• WHAT TO DO:
Reproduce the listing below, swapping every occurrence of "pixels" for "px" and leaving all else unchanged. Omit the pictures from your answer.

• INPUT ROWS:
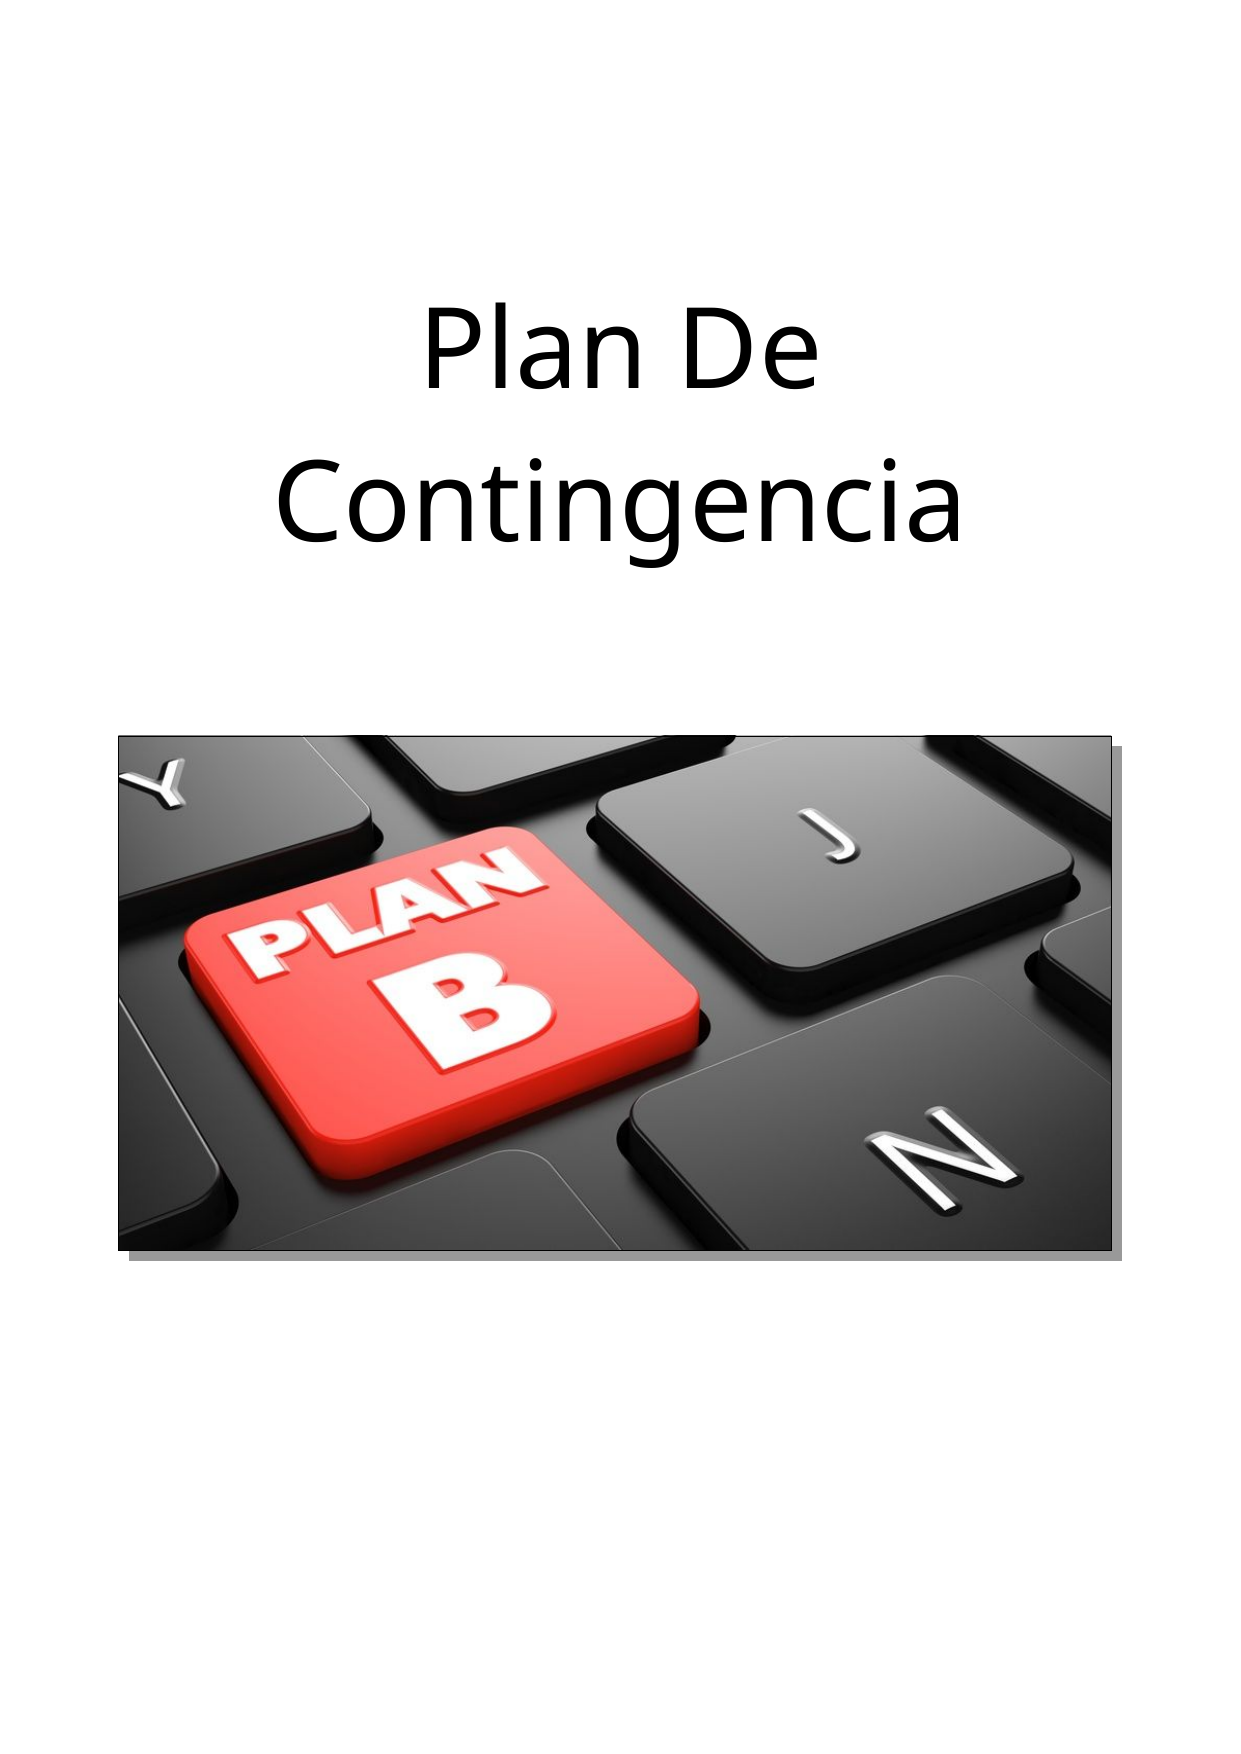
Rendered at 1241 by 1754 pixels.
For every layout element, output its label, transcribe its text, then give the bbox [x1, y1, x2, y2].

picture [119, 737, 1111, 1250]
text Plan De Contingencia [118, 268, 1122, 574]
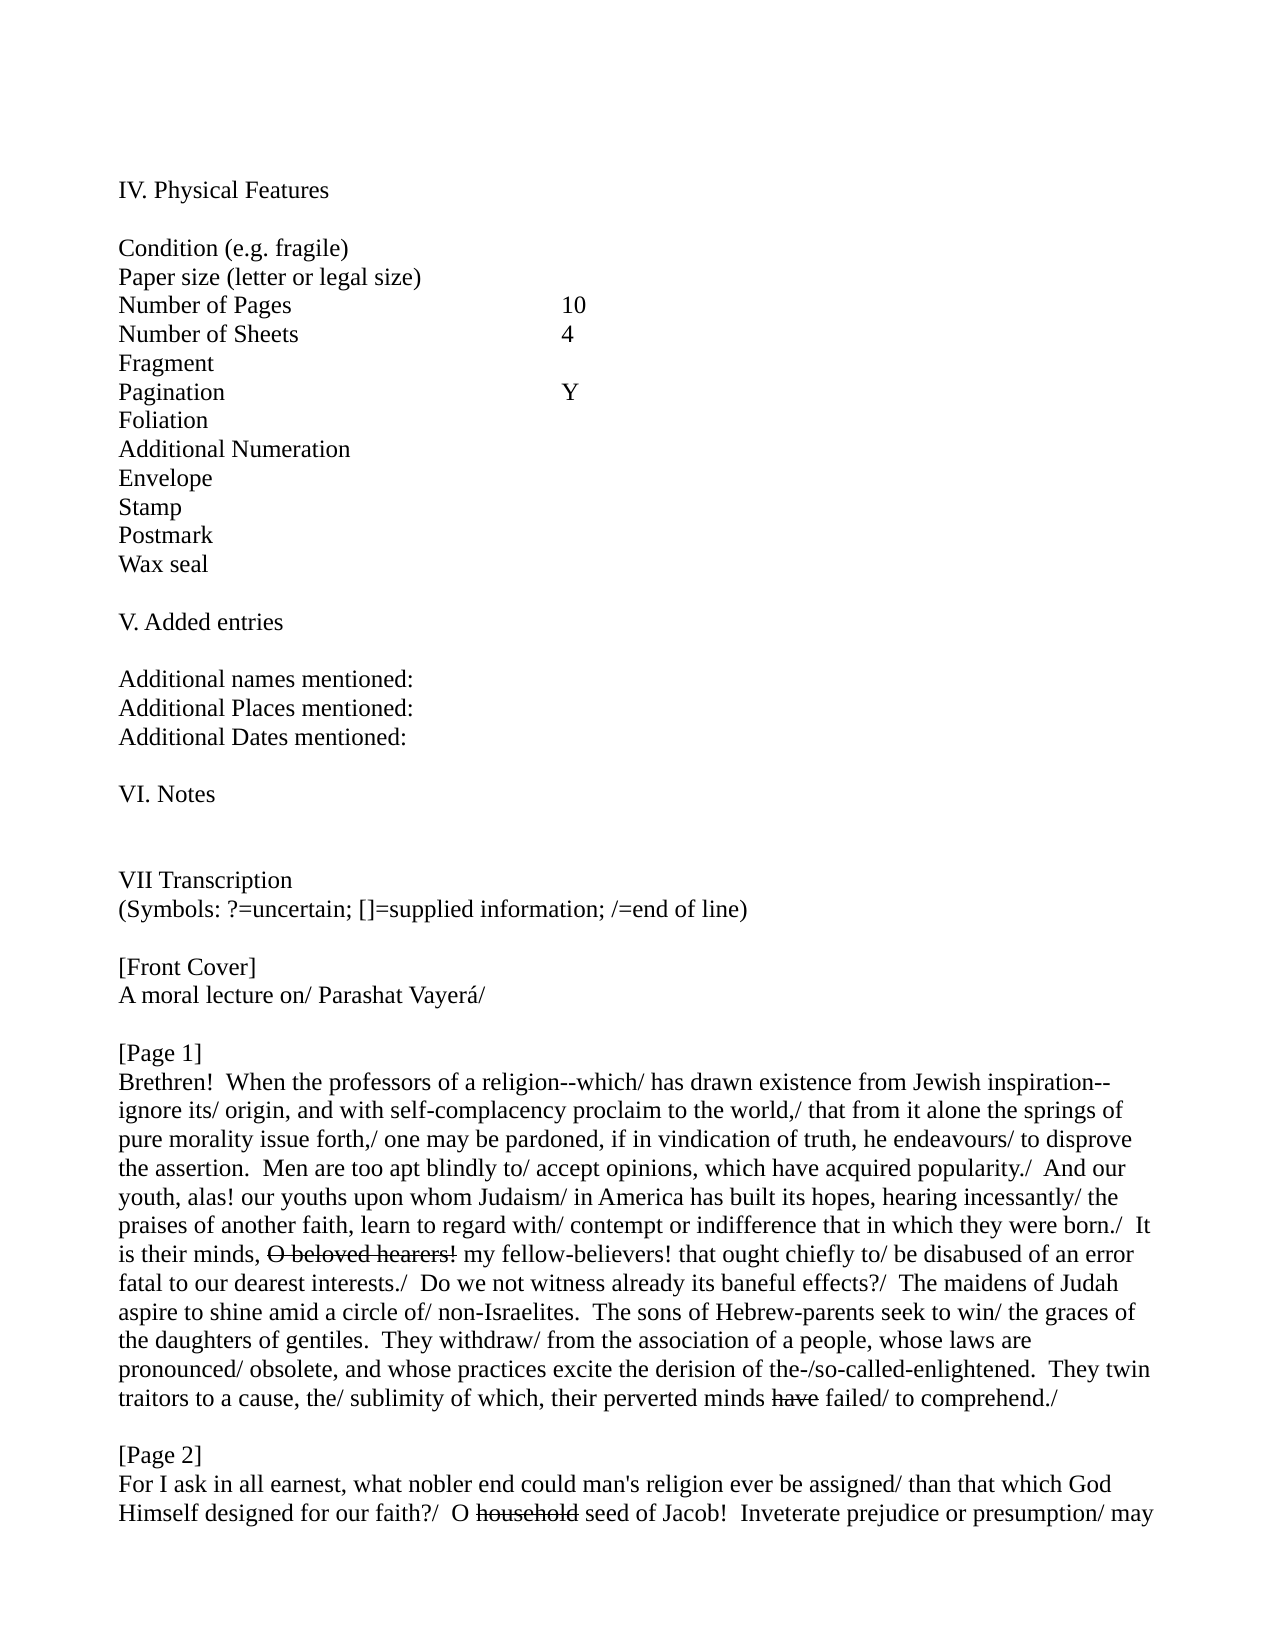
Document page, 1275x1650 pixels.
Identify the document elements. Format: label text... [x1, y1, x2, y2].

• FINISHED TASK:
Rendered at 1241 by 1754 px.
For every layout element, output its label, transcribe its text, then give the bbox [x1, y1, x2, y2].

picture [119, 737, 1111, 1250]
text Plan De Contingencia [118, 268, 1122, 574]
Document page, 1275x1650 px.
Identify the document elements. Format: label text... [x1, y1, x2, y2].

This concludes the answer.